На следующий день мы доложили о себе в черноморскую ставку британской армии, где мне, старшему группы, предложили единственное вакантное место помощника офицера связи в турецком военном ведомстве.

Остальных направили работать цензорами — ничтожное, утомительное занятие, заставляющее людей пить.
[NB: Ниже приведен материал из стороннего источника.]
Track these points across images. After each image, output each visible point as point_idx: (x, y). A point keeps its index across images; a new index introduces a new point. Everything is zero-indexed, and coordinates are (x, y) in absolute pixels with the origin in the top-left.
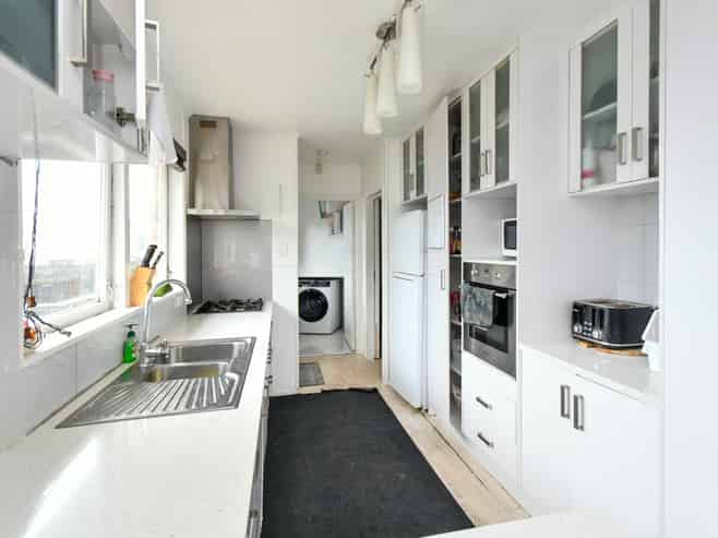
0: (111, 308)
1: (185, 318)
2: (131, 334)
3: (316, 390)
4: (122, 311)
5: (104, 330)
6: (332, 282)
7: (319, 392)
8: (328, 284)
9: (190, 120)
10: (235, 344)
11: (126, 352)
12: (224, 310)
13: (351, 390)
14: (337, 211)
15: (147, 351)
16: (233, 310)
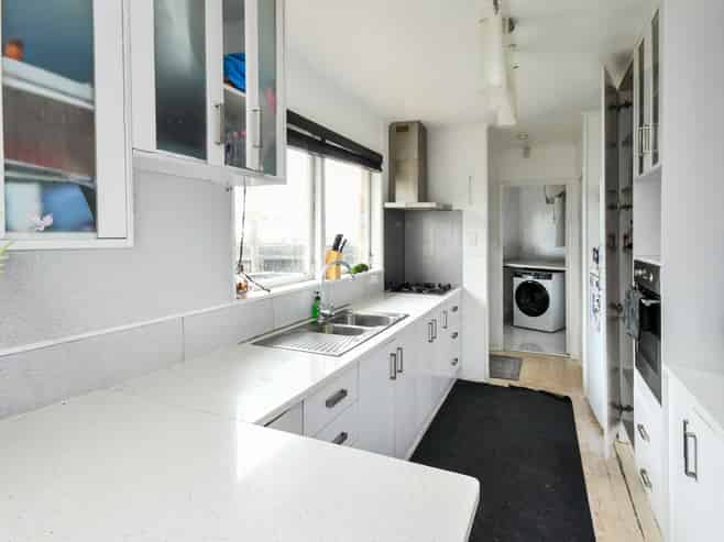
0: (313, 279)
1: (383, 294)
2: (318, 298)
3: (505, 383)
4: (318, 281)
5: (299, 292)
6: (554, 276)
7: (506, 385)
8: (550, 277)
9: (390, 127)
10: (391, 318)
11: (315, 310)
12: (410, 291)
13: (541, 392)
14: (560, 196)
15: (322, 311)
16: (420, 291)
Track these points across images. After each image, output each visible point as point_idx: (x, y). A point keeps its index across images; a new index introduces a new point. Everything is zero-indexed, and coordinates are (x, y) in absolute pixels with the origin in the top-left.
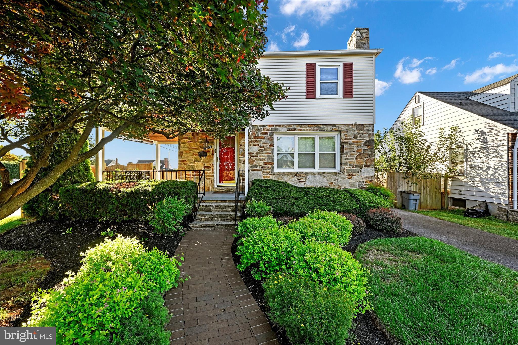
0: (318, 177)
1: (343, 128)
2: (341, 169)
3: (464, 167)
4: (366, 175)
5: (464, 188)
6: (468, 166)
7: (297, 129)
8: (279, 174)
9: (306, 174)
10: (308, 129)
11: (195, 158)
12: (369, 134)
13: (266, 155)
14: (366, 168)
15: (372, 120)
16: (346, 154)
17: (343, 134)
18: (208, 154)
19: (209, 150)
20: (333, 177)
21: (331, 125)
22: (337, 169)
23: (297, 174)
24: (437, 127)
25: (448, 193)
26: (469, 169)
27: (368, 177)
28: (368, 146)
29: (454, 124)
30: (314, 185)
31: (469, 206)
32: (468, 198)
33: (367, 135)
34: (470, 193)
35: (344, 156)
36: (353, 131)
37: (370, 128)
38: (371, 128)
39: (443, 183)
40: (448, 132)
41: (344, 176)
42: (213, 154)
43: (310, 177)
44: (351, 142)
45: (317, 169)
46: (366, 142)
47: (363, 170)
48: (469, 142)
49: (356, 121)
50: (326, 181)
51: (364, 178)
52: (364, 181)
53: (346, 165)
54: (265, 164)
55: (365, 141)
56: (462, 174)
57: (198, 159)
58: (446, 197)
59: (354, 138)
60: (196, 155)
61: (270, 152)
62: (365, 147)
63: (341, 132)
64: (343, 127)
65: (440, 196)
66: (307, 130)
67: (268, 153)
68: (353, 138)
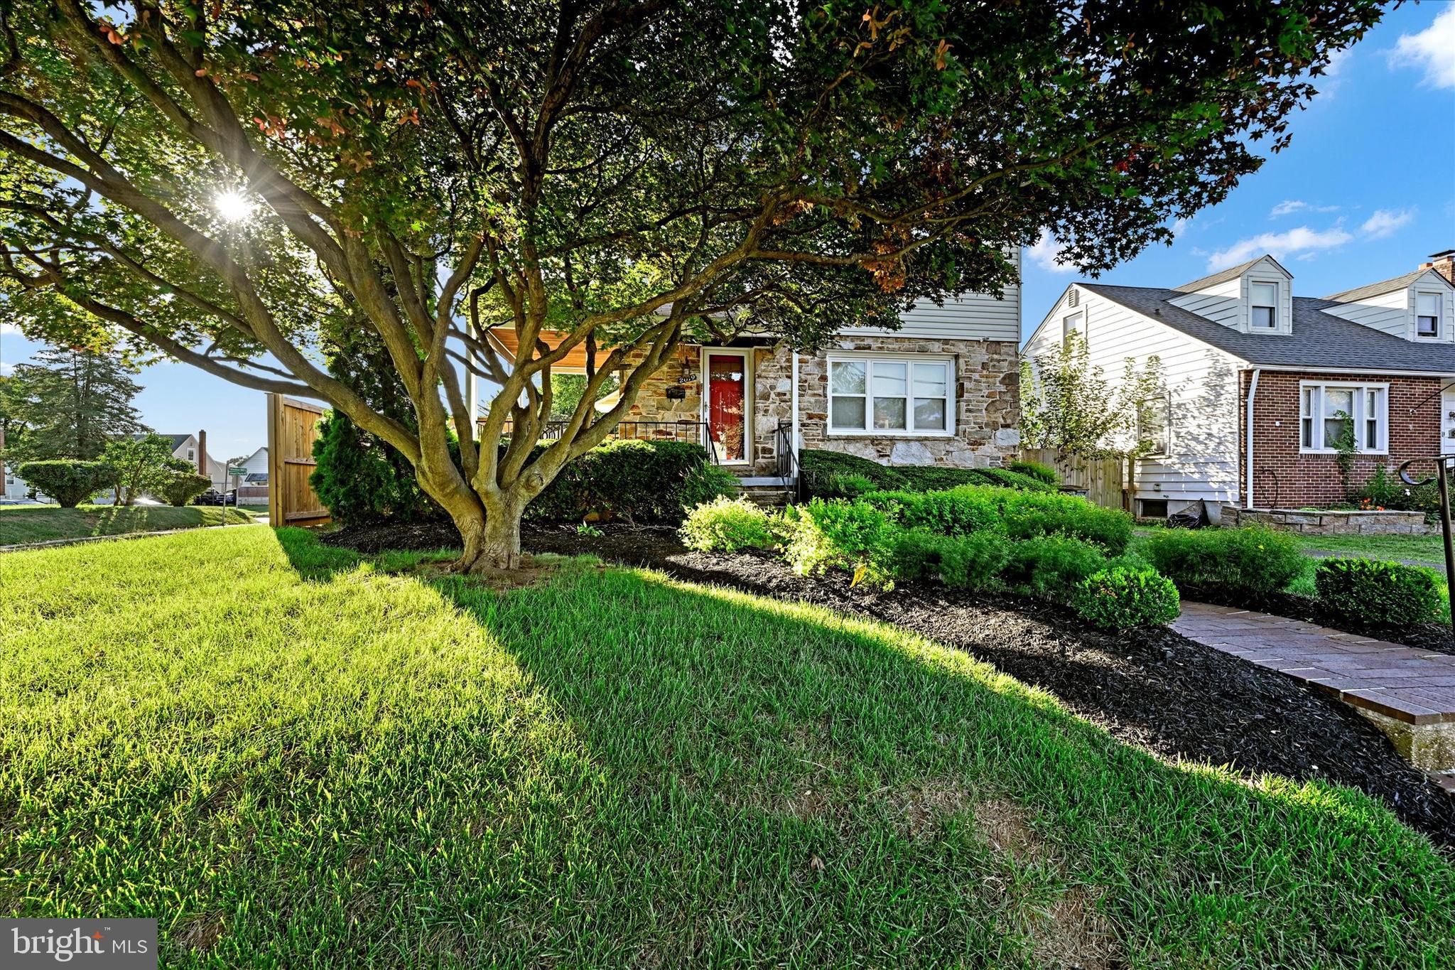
0: (915, 447)
1: (962, 349)
2: (957, 431)
3: (1165, 436)
4: (1005, 444)
5: (1164, 478)
6: (1173, 434)
7: (875, 345)
8: (838, 439)
9: (893, 440)
10: (896, 346)
11: (659, 402)
12: (1011, 363)
13: (812, 399)
14: (1004, 430)
15: (1015, 335)
16: (968, 401)
17: (961, 361)
18: (688, 392)
19: (689, 384)
20: (942, 446)
21: (939, 340)
22: (950, 432)
23: (874, 441)
24: (1122, 357)
25: (1135, 492)
26: (1174, 440)
27: (1007, 448)
28: (1007, 385)
29: (1151, 351)
30: (907, 462)
31: (1172, 510)
32: (1173, 496)
33: (1006, 364)
34: (1175, 487)
35: (963, 405)
36: (982, 355)
37: (1012, 351)
38: (1013, 349)
39: (1126, 471)
40: (1140, 367)
41: (964, 445)
42: (698, 393)
43: (900, 446)
44: (976, 376)
45: (911, 432)
46: (1004, 378)
47: (998, 433)
48: (1174, 387)
49: (986, 334)
50: (929, 455)
51: (1000, 449)
52: (1001, 455)
53: (967, 423)
54: (810, 417)
55: (1002, 375)
56: (1161, 451)
57: (666, 401)
58: (1131, 500)
59: (983, 368)
60: (660, 395)
61: (821, 392)
62: (1003, 389)
63: (957, 357)
64: (962, 345)
65: (1119, 497)
66: (894, 350)
67: (815, 395)
68: (980, 368)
Работа в военном ведомстве требовала постоянного чтения, письма и общения на турецком, так что я быстро осваивал этот язык. В этом обширном заведении кроме меня находился еще один британский офицер — глава связистов — майор Ван М. В то время он переживал бурный роман с русской дамой, которая требовала его постоянного присутствия. Я был оставлен один на один с генералами, генерал-лейтенантами и штабными всех рангов, выдавал разрешения штабным офицерам выезжать за пределы Истамбула, переводил и рассылал инструкции британской ставки и, что меня особенно веселило, еженедельно отправлял рапорты об «Успехах в демобилизации турецкой армии». Что мне еще оставалось делать, кроме как переводить и подписывать донесения турецких штабных генералов, которые они считали нужным мне предоставить?

Поскольку ни французские, ни итальянские офицеры связи толком не говорили по-турецки, моя контора была постоянно заполнена офицерами, жаждущими решения своих проблем, включая те, которые должны были решать наши союзники. Так, за пару недель я обзавелся множеством друзей, большинство из которых по возрасту годились мне в отцы.
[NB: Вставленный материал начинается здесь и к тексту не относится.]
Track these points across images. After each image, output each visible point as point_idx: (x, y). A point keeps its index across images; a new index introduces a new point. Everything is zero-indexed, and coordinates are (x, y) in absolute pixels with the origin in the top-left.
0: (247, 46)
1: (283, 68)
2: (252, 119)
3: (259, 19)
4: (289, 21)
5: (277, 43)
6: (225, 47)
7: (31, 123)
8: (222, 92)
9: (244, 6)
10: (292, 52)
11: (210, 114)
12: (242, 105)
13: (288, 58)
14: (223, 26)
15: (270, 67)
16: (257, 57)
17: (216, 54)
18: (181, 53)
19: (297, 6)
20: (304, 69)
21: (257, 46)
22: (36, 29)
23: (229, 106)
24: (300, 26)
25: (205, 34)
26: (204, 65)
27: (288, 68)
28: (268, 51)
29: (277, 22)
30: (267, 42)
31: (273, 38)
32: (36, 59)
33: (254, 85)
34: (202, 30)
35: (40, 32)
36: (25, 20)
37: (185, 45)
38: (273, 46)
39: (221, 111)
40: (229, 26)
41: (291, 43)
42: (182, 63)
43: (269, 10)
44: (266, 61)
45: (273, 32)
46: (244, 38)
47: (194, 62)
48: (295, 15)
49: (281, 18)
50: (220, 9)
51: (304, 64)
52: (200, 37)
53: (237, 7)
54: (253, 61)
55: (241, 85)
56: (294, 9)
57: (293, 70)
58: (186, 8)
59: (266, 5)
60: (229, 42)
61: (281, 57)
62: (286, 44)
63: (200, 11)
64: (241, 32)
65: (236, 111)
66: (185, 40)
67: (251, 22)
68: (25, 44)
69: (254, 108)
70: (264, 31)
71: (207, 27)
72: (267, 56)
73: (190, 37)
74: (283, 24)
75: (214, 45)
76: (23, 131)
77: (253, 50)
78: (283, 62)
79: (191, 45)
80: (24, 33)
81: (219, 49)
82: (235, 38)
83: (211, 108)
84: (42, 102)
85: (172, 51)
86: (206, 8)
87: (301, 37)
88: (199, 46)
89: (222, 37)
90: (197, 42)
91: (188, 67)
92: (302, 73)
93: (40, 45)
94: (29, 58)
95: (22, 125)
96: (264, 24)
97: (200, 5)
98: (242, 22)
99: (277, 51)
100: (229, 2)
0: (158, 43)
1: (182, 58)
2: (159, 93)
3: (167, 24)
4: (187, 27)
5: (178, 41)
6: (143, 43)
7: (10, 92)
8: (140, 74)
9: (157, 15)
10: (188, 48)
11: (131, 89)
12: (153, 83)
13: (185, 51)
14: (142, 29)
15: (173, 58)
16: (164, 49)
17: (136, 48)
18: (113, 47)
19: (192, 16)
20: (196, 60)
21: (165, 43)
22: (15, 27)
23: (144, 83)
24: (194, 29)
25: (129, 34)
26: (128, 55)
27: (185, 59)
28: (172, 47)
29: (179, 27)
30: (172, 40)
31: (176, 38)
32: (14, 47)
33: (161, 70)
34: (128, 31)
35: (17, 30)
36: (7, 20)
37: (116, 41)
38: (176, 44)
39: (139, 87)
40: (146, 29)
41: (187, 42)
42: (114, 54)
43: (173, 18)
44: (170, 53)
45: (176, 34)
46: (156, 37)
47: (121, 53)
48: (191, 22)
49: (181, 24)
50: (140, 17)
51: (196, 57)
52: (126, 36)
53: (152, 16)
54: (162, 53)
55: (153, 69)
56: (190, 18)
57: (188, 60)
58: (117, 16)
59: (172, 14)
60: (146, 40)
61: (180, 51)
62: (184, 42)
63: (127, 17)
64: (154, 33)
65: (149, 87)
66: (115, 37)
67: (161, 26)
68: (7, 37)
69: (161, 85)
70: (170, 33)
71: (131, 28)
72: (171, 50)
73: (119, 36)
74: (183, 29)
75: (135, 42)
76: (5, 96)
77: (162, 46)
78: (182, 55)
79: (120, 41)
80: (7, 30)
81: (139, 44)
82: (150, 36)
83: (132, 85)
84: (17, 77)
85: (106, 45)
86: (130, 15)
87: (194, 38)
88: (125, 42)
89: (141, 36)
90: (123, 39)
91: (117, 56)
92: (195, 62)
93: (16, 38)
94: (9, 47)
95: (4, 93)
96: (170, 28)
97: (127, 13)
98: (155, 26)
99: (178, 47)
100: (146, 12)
Неожиданно на один день я стал инструментом судьбы. Пятнадцатого мая греческие войска высадились в Смирне и столкнулись с непредвиденным сопротивлением. Султан согласился с Верховными комиссарами союзных войск выслать делегацию во главе с генералом Мустафой Кемалем, героем Галлиполи, чтобы убедить всех, что турецкая армия не имеет отношения к конфликту. Восьмого июня — мне как раз исполнялось 22 года — в мой кабинет вошел турецкий штабной офицер и попросил предоставить визы Мустафе Кемалю-паше и его спутникам.
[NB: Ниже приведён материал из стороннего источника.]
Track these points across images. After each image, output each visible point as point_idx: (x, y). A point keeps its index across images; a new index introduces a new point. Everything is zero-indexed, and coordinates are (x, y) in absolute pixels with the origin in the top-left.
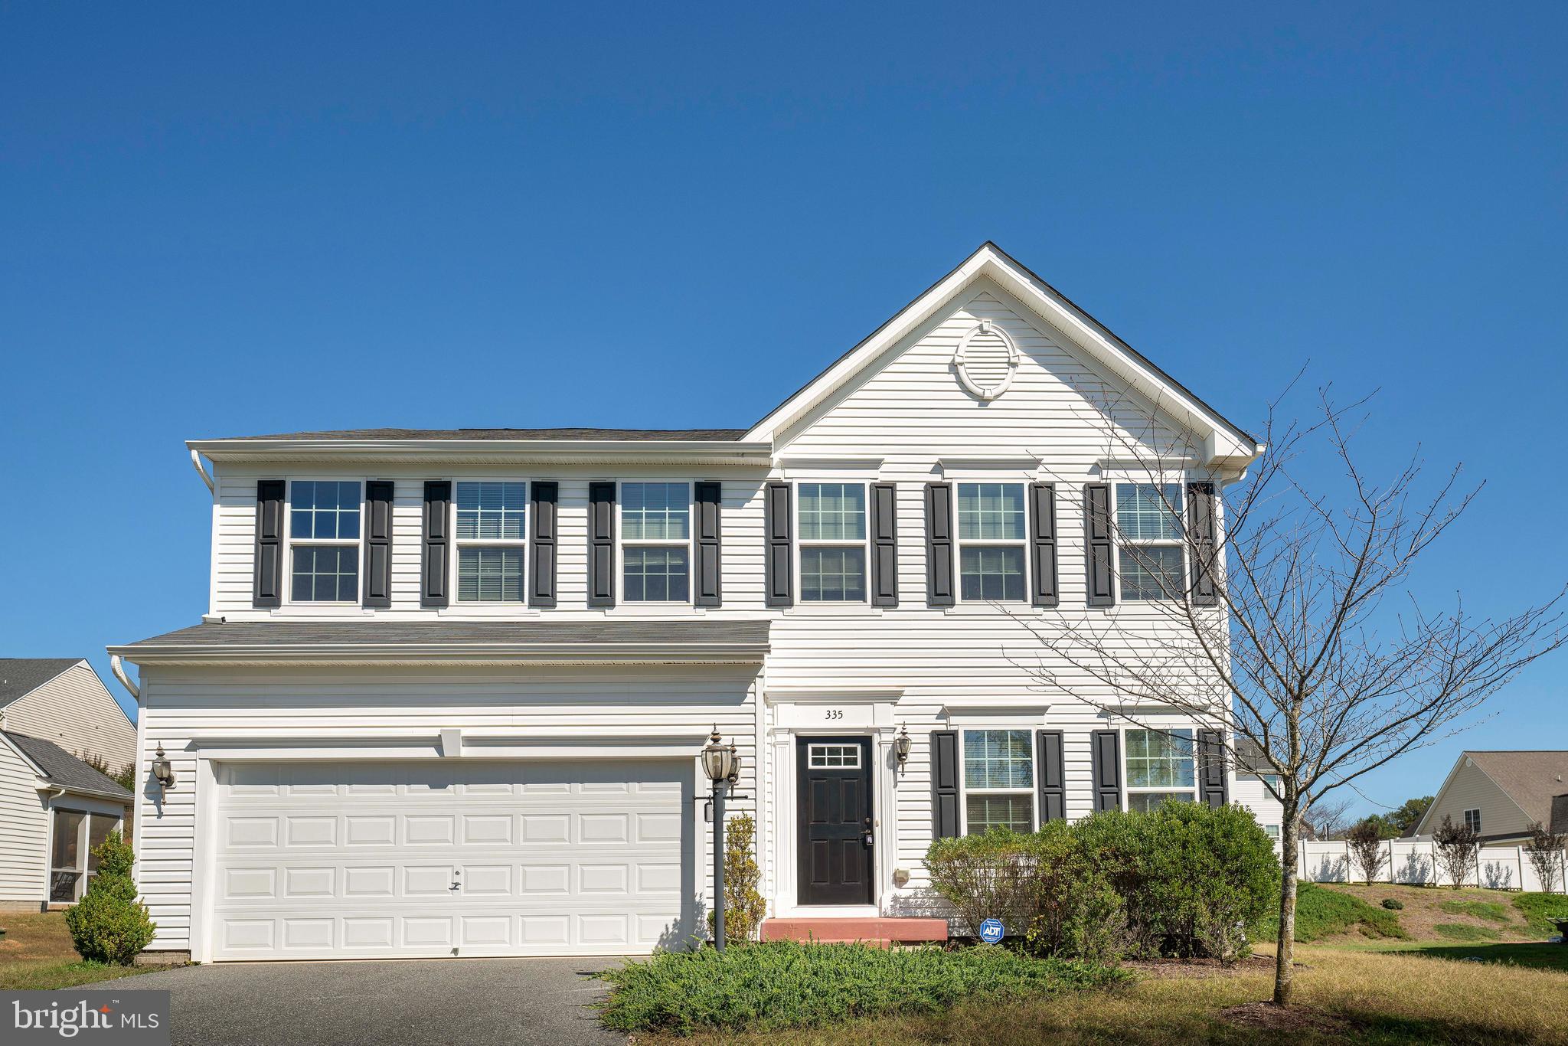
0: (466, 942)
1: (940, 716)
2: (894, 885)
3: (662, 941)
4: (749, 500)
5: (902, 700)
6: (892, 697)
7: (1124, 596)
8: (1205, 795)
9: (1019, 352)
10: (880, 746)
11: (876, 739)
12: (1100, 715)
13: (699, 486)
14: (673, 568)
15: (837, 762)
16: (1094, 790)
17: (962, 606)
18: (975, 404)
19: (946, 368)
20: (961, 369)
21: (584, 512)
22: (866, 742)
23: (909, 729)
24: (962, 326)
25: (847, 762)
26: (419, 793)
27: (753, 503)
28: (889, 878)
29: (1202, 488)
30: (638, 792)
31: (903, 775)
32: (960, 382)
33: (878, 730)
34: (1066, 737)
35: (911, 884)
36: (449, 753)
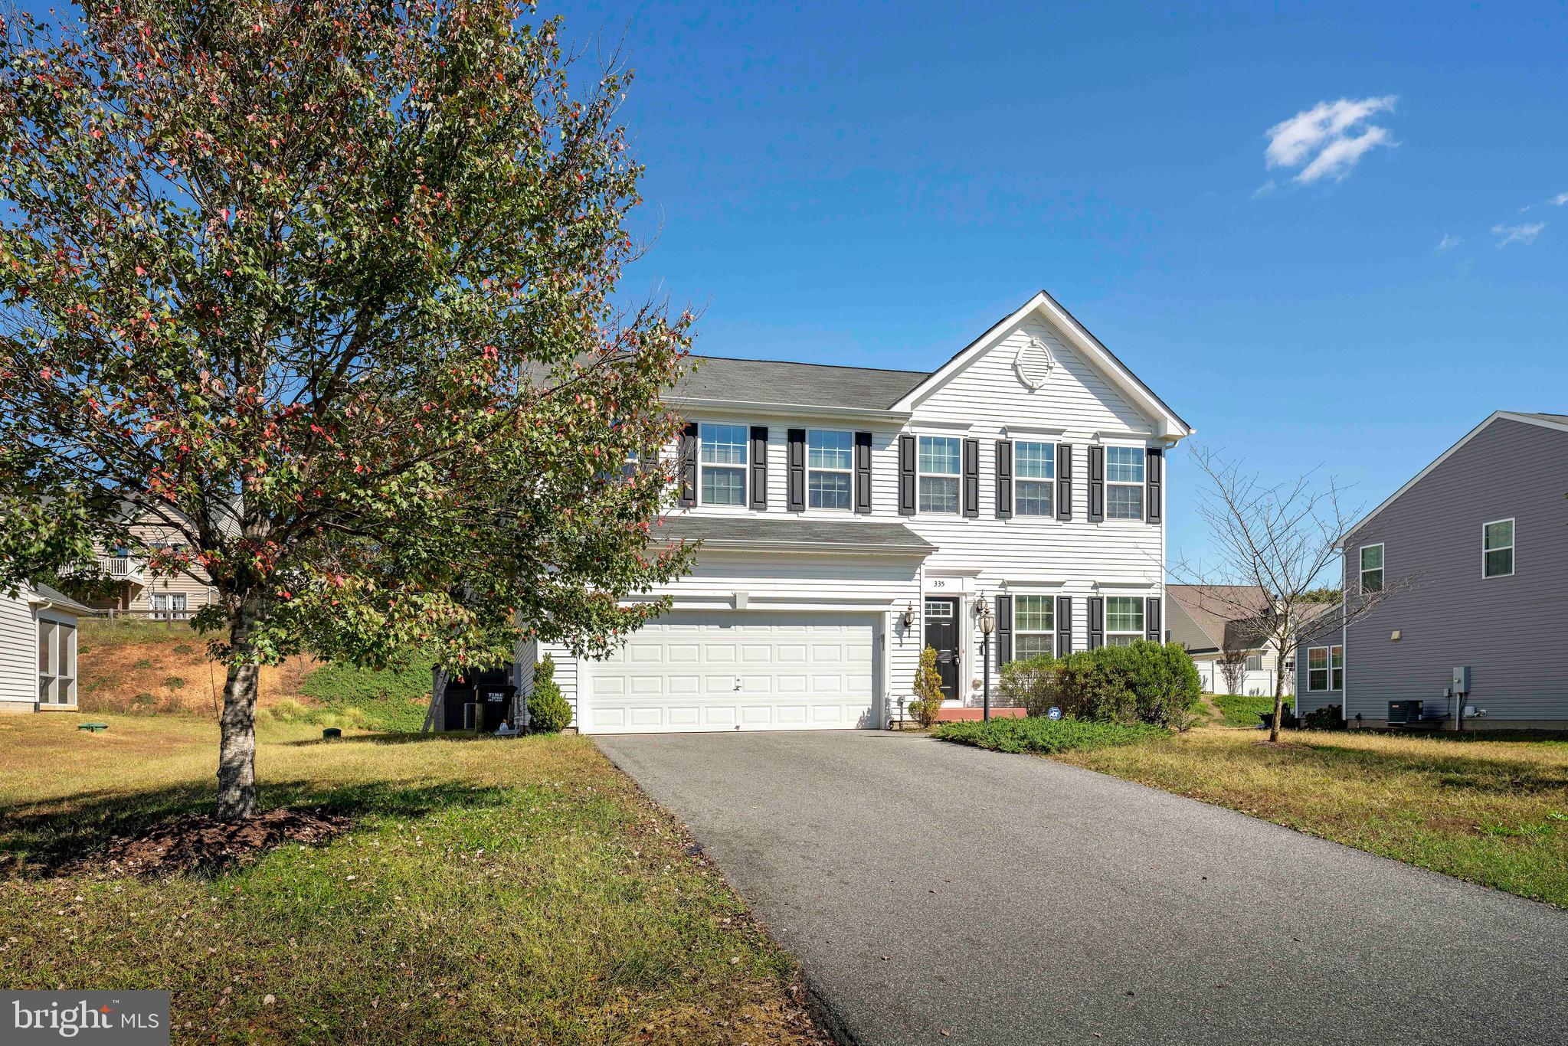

Прочтя список, я обнаружил в нем имена тридцати пяти наиболее деятельных генералов и штабных полковников турецкой армии. Мне не хотелось давать им визы. Майор Ван М. был, как обычно, занят собственными делами. Я отправился в главный штаб и захватил с собой список. Дежурному штабному офицеру я сообщил, что миссия выглядит скорее военной, чем миротворческой. Мне велели подождать, пока совещались британские верховные комиссары. Прошло около часа, прежде чем меня вызвали и приказали вернуться и выдать визы. «Мустафа Кемаль-паша, — сказали мне, — пользуется полным доверием султана».

Лишь пятью неделями позже Мустафа Кемаль-паша был низложен султаном. Он объявил войну Греции и собирал остатки турецкой армии с помощью как раз тех офицеров, которых мне было приказано пустить в Малую Азию. Этот случай был моим первым контактом с высокой политикой и началом разоблачения кажущейся мудрости сильных мира сего.

Тем временем в моем ведомстве все шло отлично. Однажды июньским утром, болтая за чашкой турецкого кофе, которым мы запивали блюдо под названием махаллеби, старший офицер посетовал, что почти никто из них не говорит по-английски, поскольку они проходили обучение в Германии. Под влиянием момента он спросил, не соглашусь ли я давать уроки английского некоторым штабным офицерам. Это, помимо всего прочего, помогло бы скоротать время, так как большинству из них совершенно нечего было делать. Не особенно задумываясь о возможных последствиях, я согласился. Просьба звучала совершенно безобидно; кроме того, я помнил о задании поближе сойтись с турецкими штабными.